Results from active surveillance trials for ductal carcinoma in situ (DCIS) will not be available for > 10 years. A model based on real-world data (RWD) can demonstrate the comparative impact of non-intervention for women with low-risk features.
RWD from the SEER registry showed that women with primary DCIS and low-risk features demonstrate minimal differences by treatment strategy in experiencing subsequent breast events. There may be opportunity to de-escalate treatment for certain women with low-risk features: Hispanic and non-Hispanic white women aged 50-69 at diagnosis, with ER+, grade 1 + 2, < 2 cm DCIS lesions.
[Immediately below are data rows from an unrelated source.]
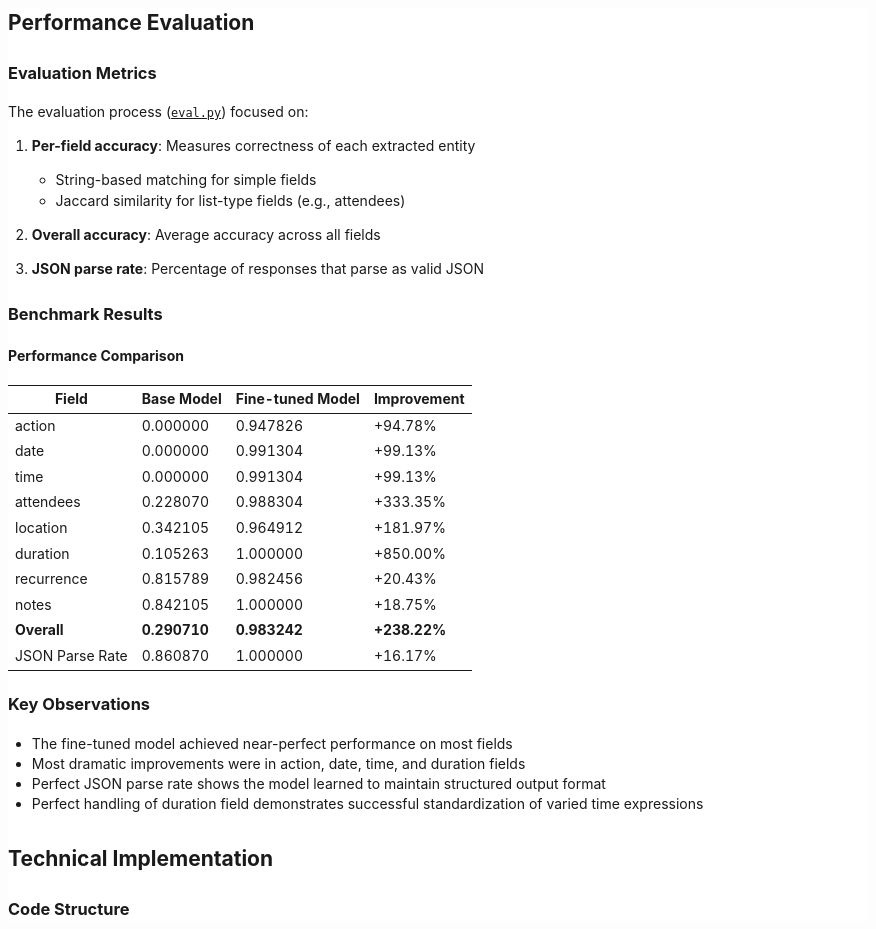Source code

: ## Performance Evaluation

### Evaluation Metrics

The evaluation process ([`eval.py`](eval.py)) focused on:

1. **Per-field accuracy**: Measures correctness of each extracted entity
   - String-based matching for simple fields
   - Jaccard similarity for list-type fields (e.g., attendees)
   
2. **Overall accuracy**: Average accuracy across all fields

3. **JSON parse rate**: Percentage of responses that parse as valid JSON

### Benchmark Results

#### Performance Comparison

<div align="center">

| Field | Base Model | Fine-tuned Model | Improvement |
|-------|------------|------------------|-------------|
| action | 0.000000 | 0.947826 | +94.78% |
| date | 0.000000 | 0.991304 | +99.13% |
| time | 0.000000 | 0.991304 | +99.13% |
| attendees | 0.228070 | 0.988304 | 	+333.35% |
| location | 0.342105 | 0.964912 | +181.97% |
| duration | 0.105263 | 1.000000 | +850.00% |
| recurrence | 0.815789 | 0.982456 | +20.43% |
| notes | 0.842105 | 1.000000 | +18.75% |
| **Overall** | **0.290710** | **0.983242** | **+238.22%** |
| JSON Parse Rate | 0.860870 | 1.000000 | +16.17% |

</div>


### Key Observations
- The fine-tuned model achieved near-perfect performance on most fields
- Most dramatic improvements were in action, date, time, and duration fields
- Perfect JSON parse rate shows the model learned to maintain structured output format
- Perfect handling of duration field demonstrates successful standardization of varied time expressions

## Technical Implementation

### Code Structure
Multi-state models were developed using Surveillance, Epidemiology, and End Results Program (SEER) data for three treatment strategies (no local treatment, breast conserving surgery [BCS], BCS + radiotherapy [RT]), and for women with DCIS low-risk features. Eligible cases included women aged ≥ 40 years, diagnosed with primary DCIS between 1992 and 2016. Five mutually exclusive health states were modelled: DCIS, ipsilateral invasive breast cancer (iIBC) ≤ 5 years and > 5 years post-DCIS diagnosis, contralateral IBC, death preceded by and death not preceded by IBC. Propensity score-weighted Cox models assessed effects of treatment, age, diagnosis year, grade, ER status, and race.